SUPPLIED PASSAGE:
Figure 1A shows a perspective view of a linear cutting charge (10) according to an embodiment of the invention. Figure 1 B shows a perspective cross-sectional view of the linear cutting charge (10) of figure 1A, taken at the central axis with respect to the top side (1.1) of the shell (1).

In Figure 2, the different components of the linear cutting charge system (100) of the embodiment of figure 1A and 1 B are described. Figure 2 shows a linear cutting charge system (100) comprising a shell (1). In this particular embodiment, the shell is hollow and has the shape of a parallelepiped. A liner (2) is placed inside the shell (1) and the liner (2) has a concave shape. More particularly in Figure 2, the liner (2) presents an inverted V- shape. In three dimensions, it is understood that the liner (2) of the present embodiment of Figure 2 presents a dihedral shape. In some other embodiments, not shown in the set of Figures, the liner (2) may be shaped as a concave prism, a concave inverted V or a concave inverted semi ellipse.

The liner (2) has an inner surface (2.1) and an outer surface (2.2). The linear cutting charge system (100) also comprises an explosive charge (3) which is located on top of the inner surface (2.1) of the liner (2). Also, a shock wave amplification element (5) is located on top of the explosive charge (3) and the shock wave amplification element (5) comprises a hole (5.1) configured for housing an external initiation means (6).

The shell (1) detailed in Figure 2 is configured so that the distance between the liner (2) and the bottom side (1.2) of the shell (1) defines the stand-off distance d _s which is the distance between the liner (2) of the linear cutting charge (10) and a target material (4) which is placed in direct contact with the bottom side (1.2) of the shell (1).

The top side (1.1) of the shell (1) has a cavity (1.3) (as shown in Figure 1A and 1 B) where the shock wave amplification element (5) and the explosive charge (3) are introduced in order to fill the dedicated volume of the shell (1). The shell (1) is simultaneously filled with the shock wave amplification element (5), which is made of the same explosive material as the explosive charge (3) and is, therefore, an extension of said explosive charge (3). The shock wave amplification element (5) has a hole (5.1) intended to place an external initiation means (6), such as a detonator.

The shell (1) shows openings at each end of the linear cutting charge (10) as depicted in Figure 1A. These openings make the ends of the liner (2) visible. In some other embodiments, the shock wave element (5) and the explosive charge (3) may be introduced by these openings in order to fill the dedicated volume of the shell (1) of the linear cutting charge (2).

In the present invention, the shell (1) preferably comprises a material having low thermal conductivity, preferably made of such a material having a thermal conductivity below 10 W/mK. Advantageously, this allows inter alia good control of the temperature of the explosive material inside the shell (1), both for the solidification and curing processes. Good temperature control is important to guarantee good mechanical properties of the explosive material as well as to avoid the formation of cracks, tensions, cavities and irregularities in the mass of the explosive material.

The optimum conductivity values of particular materials of the shell (1) are generally less than 10 W/m K, with values less than 5 W/m K or 1 W/m K being more preferable.

EXERCISE INSTRUCTIONS:
1. In the cutting charge passage, what shape does the liner (2) present in Figure 2?
2. According to the cutting charge passage, what flaws in the mass of the explosive material does good temperature control help avoid? List them all.
3. Return the portion of the cutting charge passage from "In the present" up to and including "being more preferable.".
The rows have no connection to the cutting charge passage.

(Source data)

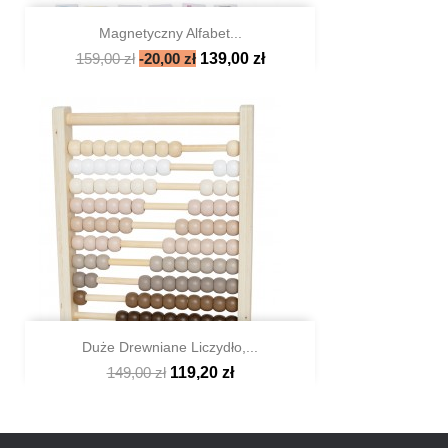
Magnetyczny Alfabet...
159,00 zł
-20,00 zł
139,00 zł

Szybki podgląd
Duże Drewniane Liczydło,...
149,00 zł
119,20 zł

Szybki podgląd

--

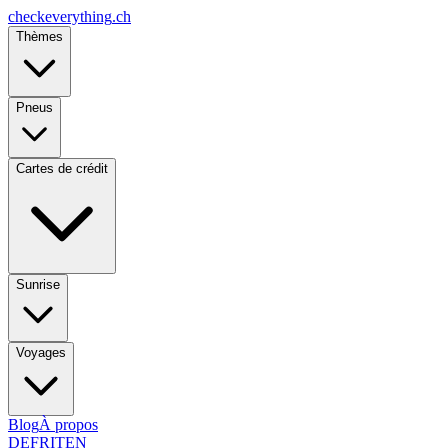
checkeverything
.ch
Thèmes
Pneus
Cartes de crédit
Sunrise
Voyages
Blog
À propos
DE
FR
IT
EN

RESULTS FOR THE EXERCISE:
1. An inverted V-shape, which in three dimensions is a dihedral shape.

2. Cracks, tensions, cavities and irregularities.

3.
In the present invention, the shell (1) preferably comprises a material having low thermal conductivity, preferably made of such a material having a thermal conductivity below 10 W/mK. Advantageously, this allows inter alia good control of the temperature of the explosive material inside the shell (1), both for the solidification and curing processes. Good temperature control is important to guarantee good mechanical properties of the explosive material as well as to avoid the formation of cracks, tensions, cavities and irregularities in the mass of the explosive material.

The optimum conductivity values of particular materials of the shell (1) are generally less than 10 W/m K, with values less than 5 W/m K or 1 W/m K being more preferable.